Hepatitis B e antigen (HBeAg) seroclearance and HBeAg seroconversion are critical milestones indicating reduced viral replication and a lower risk of disease progression to cirrhosis and hepatocellular carcinoma (HCC). Despite entecavir (ETV) and tenofovir alafenamide (TAF) being two first-line agents used for the treatment of patients with chronic hepatitis B (CHB), their comparative efficacy in attaining HBeAg seroclearance or HBeAg seroconversion is still unclear. Consequently, we aimed to directly compare the incidence of HBeAg seroclearance and HBeAg seroconversion in CHB patients treated with ETV or TAF.

This retrospective study included 244 patients who initiated therapy with ETV ( n =145) or TAF ( n =99) from 2017 to 2025. Multivariate Cox proportional hazards analysis was conducted to identify the factors independently associated with HBeAg seroclearance and seroconversion. Kaplan-Meier survival analysis was performed to compare the incidence of HBeAg seroclearance and seroconversion between the ETV and TAF groups.

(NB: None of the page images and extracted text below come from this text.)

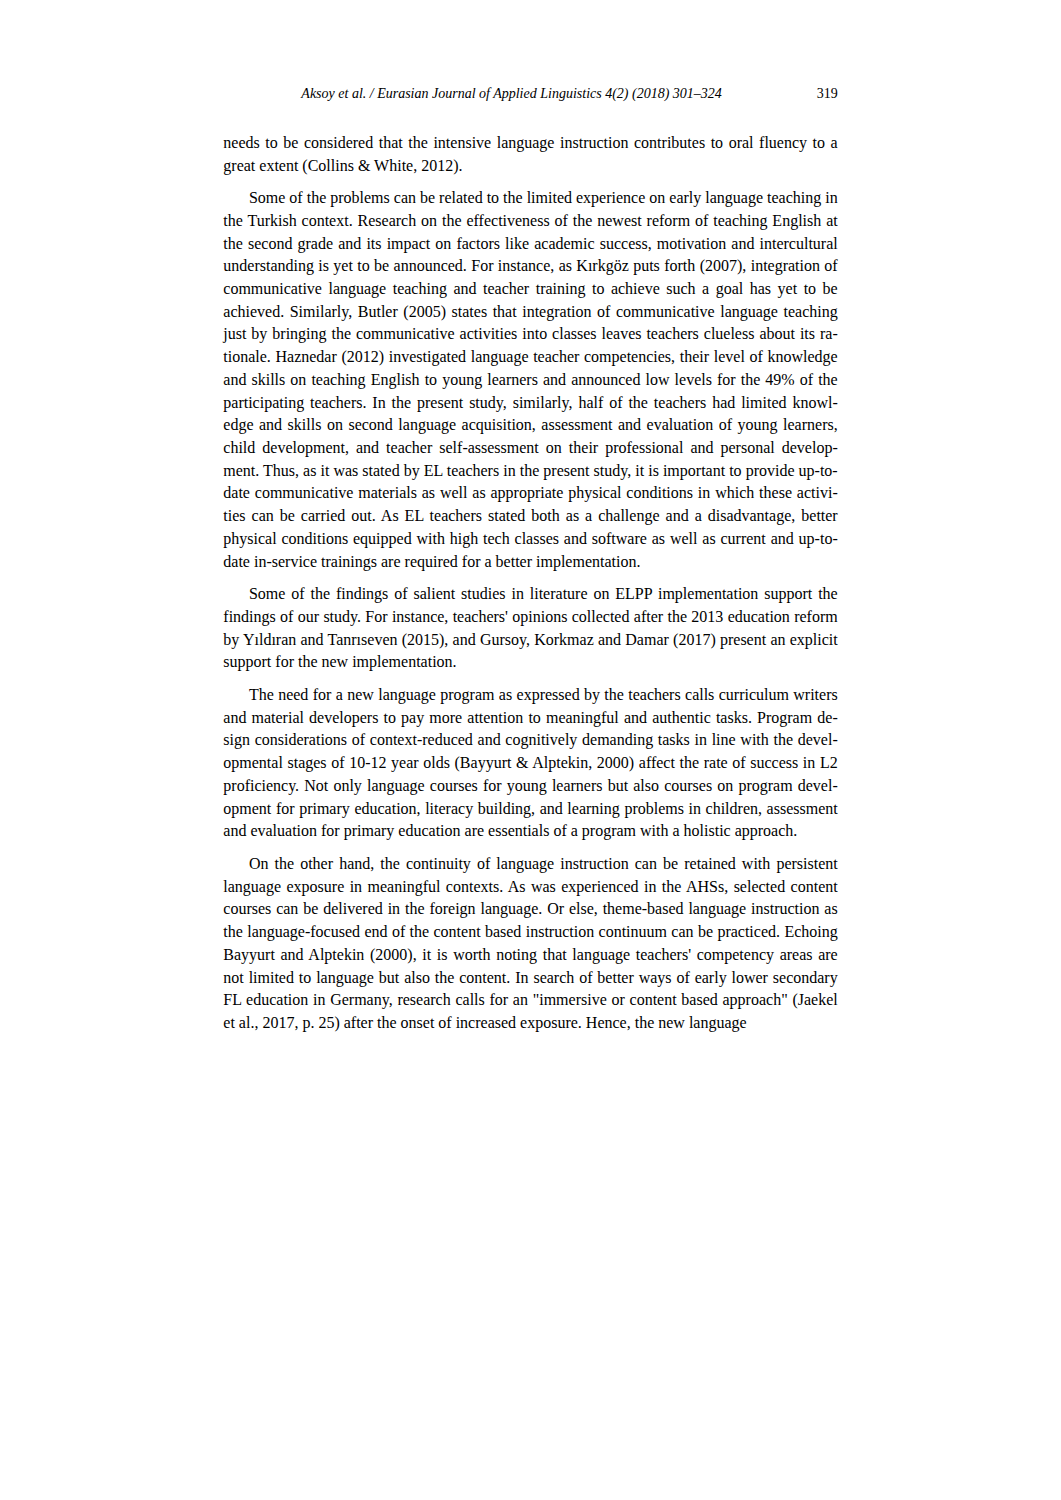Aksoy et al. / Eurasian Journal of Applied Linguistics 4(2) (2018) 301–324 319
needs to be considered that the intensive language instruction contributes to oral fluency to a great extent (Collins & White, 2012).
Some of the problems can be related to the limited experience on early language teaching in the Turkish context. Research on the effectiveness of the newest reform of teaching English at the second grade and its impact on factors like academic success, motivation and intercultural understanding is yet to be announced. For instance, as Kırkgöz puts forth (2007), integration of communicative language teaching and teacher training to achieve such a goal has yet to be achieved. Similarly, Butler (2005) states that integration of communicative language teaching just by bringing the communicative activities into classes leaves teachers clueless about its rationale. Haznedar (2012) investigated language teacher competencies, their level of knowledge and skills on teaching English to young learners and announced low levels for the 49% of the participating teachers. In the present study, similarly, half of the teachers had limited knowledge and skills on second language acquisition, assessment and evaluation of young learners, child development, and teacher self-assessment on their professional and personal development. Thus, as it was stated by EL teachers in the present study, it is important to provide up-to-date communicative materials as well as appropriate physical conditions in which these activities can be carried out. As EL teachers stated both as a challenge and a disadvantage, better physical conditions equipped with high tech classes and software as well as current and up-to-date in-service trainings are required for a better implementation.
Some of the findings of salient studies in literature on ELPP implementation support the findings of our study. For instance, teachers' opinions collected after the 2013 education reform by Yıldıran and Tanrıseven (2015), and Gursoy, Korkmaz and Damar (2017) present an explicit support for the new implementation.
The need for a new language program as expressed by the teachers calls curriculum writers and material developers to pay more attention to meaningful and authentic tasks. Program design considerations of context-reduced and cognitively demanding tasks in line with the developmental stages of 10-12 year olds (Bayyurt & Alptekin, 2000) affect the rate of success in L2 proficiency. Not only language courses for young learners but also courses on program development for primary education, literacy building, and learning problems in children, assessment and evaluation for primary education are essentials of a program with a holistic approach.
On the other hand, the continuity of language instruction can be retained with persistent language exposure in meaningful contexts. As was experienced in the AHSs, selected content courses can be delivered in the foreign language. Or else, theme-based language instruction as the language-focused end of the content based instruction continuum can be practiced. Echoing Bayyurt and Alptekin (2000), it is worth noting that language teachers' competency areas are not limited to language but also the content. In search of better ways of early lower secondary FL education in Germany, research calls for an "immersive or content based approach" (Jaekel et al., 2017, p. 25) after the onset of increased exposure. Hence, the new language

A 1:1 propensity score matching yielded 99 patients in each treatment group. The median HBeAg levels were 2.37 log ₁₀ IU/ml and 2.44 log ₁₀ IU/ml in the ETV and TAF groups respectively. After a follow-up period of 288 weeks, a total of 47 patients attained HBeAg seroclearance, comprising 20 patients from the ETV group and 27 patients from the TAF group, respectively. Additionally, 37 patients achieved HBeAg seroconversion, with 17 and 20 patients from the ETV and TAF treatment, respectively. The incidence of HBeAg seroclearance was significantly higher in TAF-treated patients than in ETV-treated patients (27.3% vs. 20.2%; p = 0.016), whereas the incidence of HBeAg seroconversion was comparable between the two groups (20.2% vs. 17.2%; p =0.075). Notably, compared with ETV, patients treated with TAF (HR=2.04; 95% CI: 1.84-6.47; p < 0.001) showed a significantly higher rate of HBeAg seroclearance. Higher baseline HBsAg levels (HR=0.50; 95% CI: 0.41-0.73; p < 0.001), and higher baseline HBeAg levels (HR=0.48; 95% CI: 0.43-0.75; p < 0.001) were associated with lower rates of HBeAg seroclearance, whereas elevated serum ALT levels (HR=1.001; 95% CI: 1.001-1.002; p < 0.001) were associated with higher rates of HBeAg seroclearance. In addition, factors significantly associated with HBeAg seroconversion included higher baseline HBsAg levels (HR=0.50; 95% CI: 0.45-0.78; p < 0.001) and higher baseline HBeAg levels (HR=0.51; 95% CI: 0.39-0.75; p < 0.001), which were linked to lower rates of HBeAg seroconversion, whereas elevated serum ALT levels (HR=1.001; 95% CI: 1.001-1.002; p < 0.001) were associated with higher rates of HBeAg seroconversion.

Higher incidence of HBeAg seroclearance was observed with TAF compared with ETV in HBeAg-positive CHB patients. Baseline HBsAg, HBeAg, and ALT levels were identified as significant predictors for both HBeAg seroclearance and HBeAg seroconversion.